Best Restaurant Scenes - 2019 Platinum List Nominees
Vote for your favorites through June 30, 2019
Impossible reservations, buzzy vibes and innovative concepts throughout the world. Help us determine the best in luxury travel for the 2019 Celebrated Living Platinum List Awards. Your vote will help select the top properties. Voting ends June 30. Read about the winners in our Platinum List Awards issue, on planes September 1.
New York City, New York, United States
American chef Daniel Rose enjoyed a triumph with his Paris restaurant Spring, which garnered accolades from the critics. In 2016 he returned home to open his first restaurant in the United States, Le Coucou, with business partner and restaurant mogul Stephen Starr. The eatery in New York’s SoHo became an instant hit, earning a James Beard Award for Best New Restaurant, three stars from The New York Times, and, most recently, a Michelin star. Dining at Le Coucou is a complete experience that one yearns to repeat. The enchanting dining room serves breakfast, lunch and dinner in a luxurious ambience: It’s hard to miss the notables who frequent this place throughout the day and especially at night, when the flickering tapered candles and a procession of monumental pewter chandeliers create a glow over the diners.
On my first visit, we dined on earthy morels with peas, ham and confit egg yolk bathed in a silky young-wine sabayon, followed by fresh oysters with seaweed ice.
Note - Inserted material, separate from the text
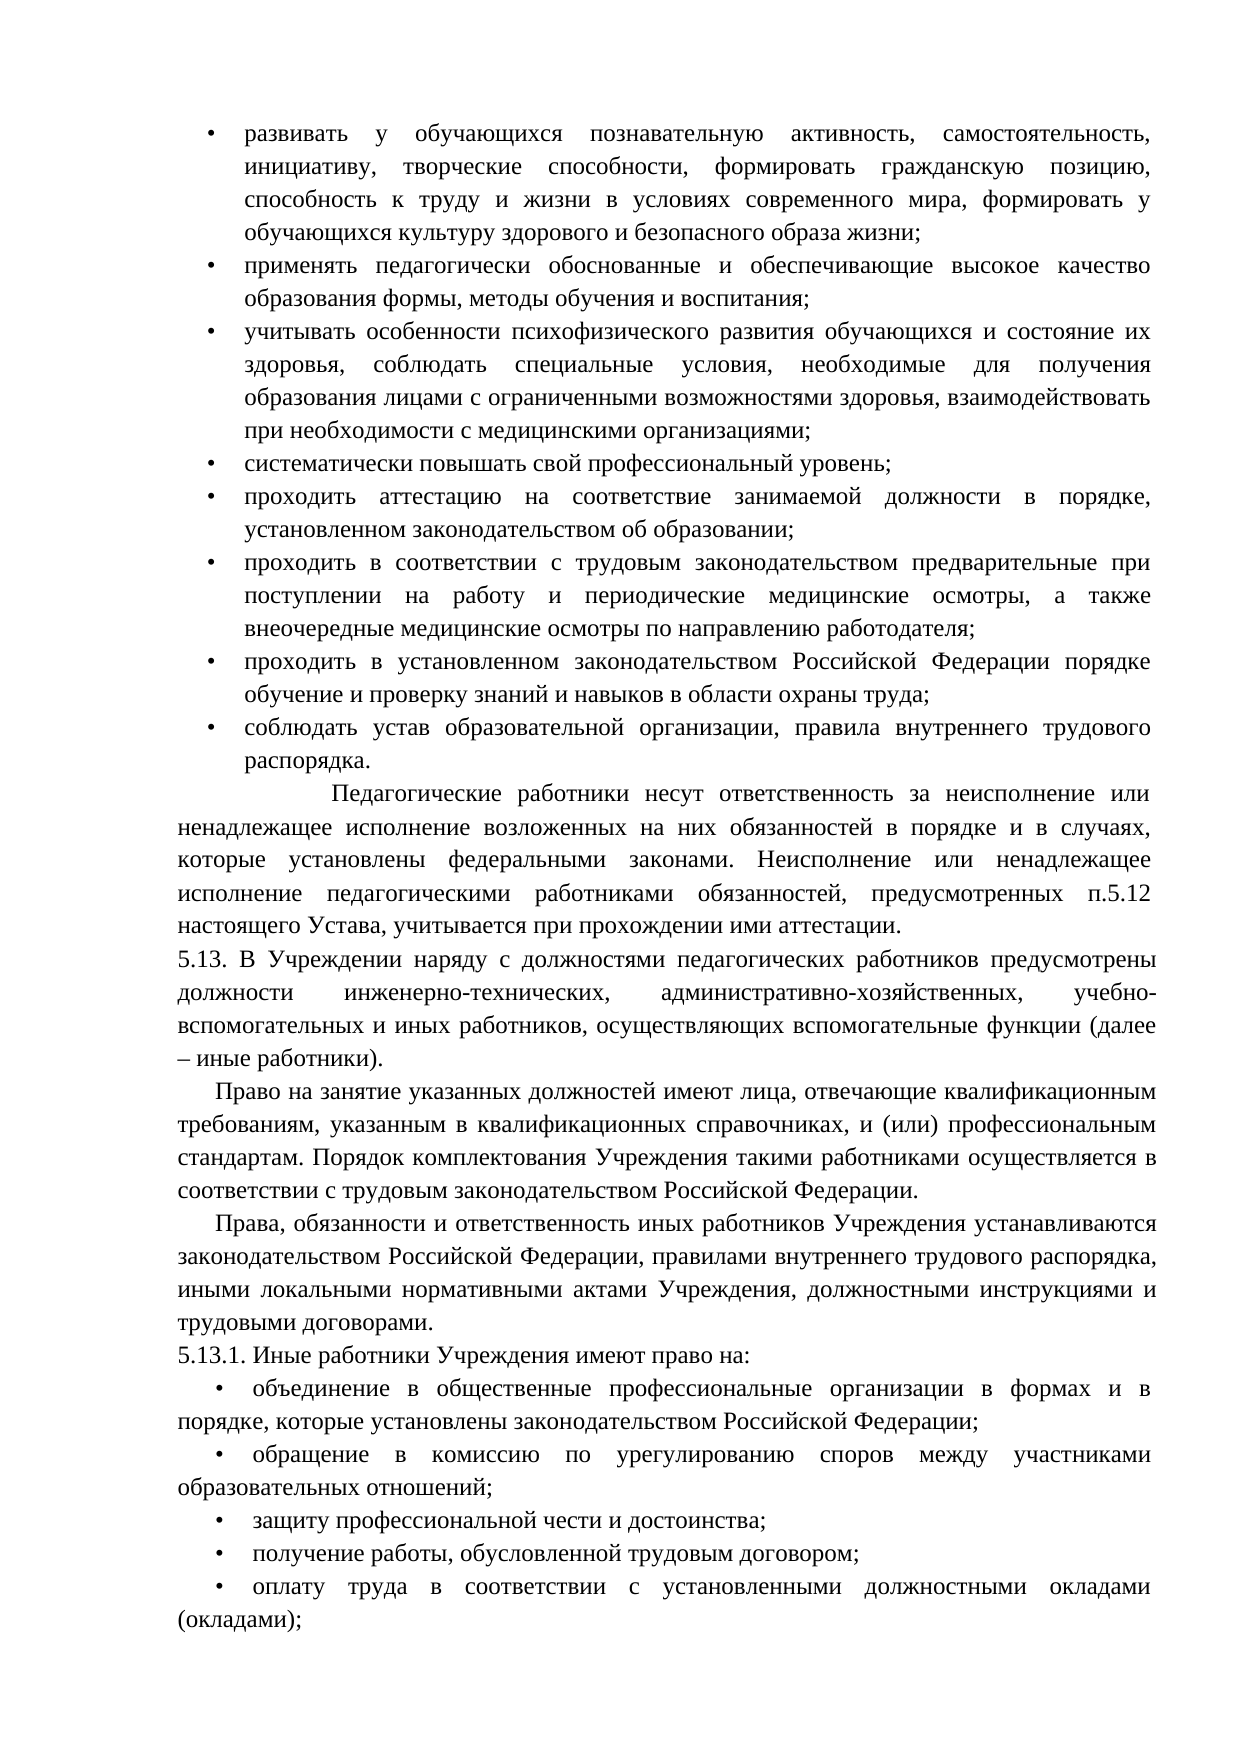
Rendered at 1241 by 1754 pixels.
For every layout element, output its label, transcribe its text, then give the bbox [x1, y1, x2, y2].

Then came a magnificent quenelle of pike fish served with a dollop of absurdly delicious caviar over a pool of champagne beurre blanc. “The secret to the quenelle is to eliminate anything unnecessary,” Rose says. “A traditional quenelle is made with a panade—a sort of roux that gives it structure. The quenelle recipe I use at Le Coucou eliminates the panade and relies only on the right combination of fresh pike, cream and eggs and careful poaching.”
When I return, I retry the quenelle (even more amazing the second time) and the crépinette de volaille au foie gras et fruit, tender chopped chicken and foie gras wrapped in caul fat. Though intended for one, the bouillabaisse Souvenir de Marseille can easily serve two, with ample portions of black bass, eel and stuffed squid. The dish All of the Rabbit is like nothing you’ve ever tasted: The back legs are done confit style with mustard, the front legs are served in a bouillon, and the saddle is sliced and seared in olive oil. As I savor it, I ponder when to return.
Singapore, Republic of Singapore
Australian chef David Pynt’s restaurant brings the barbeque tradition of Down Under to the small island of Singapore. The open concept lets guests cozy up to the kitchen, where chefs aren’t afraid to break out the blow torch to finish off dishes like barbecued eel bone marrow.
Miami, Florida, United States
Swan is tailor-made for the Instagram age. Situated in Miami’s chic Design District, this collaboration between musician Pharrell Williams and nightclub mogul David Grutman lets guests dine on modern European cuisine in a lush garden patio or shell-pink dining room.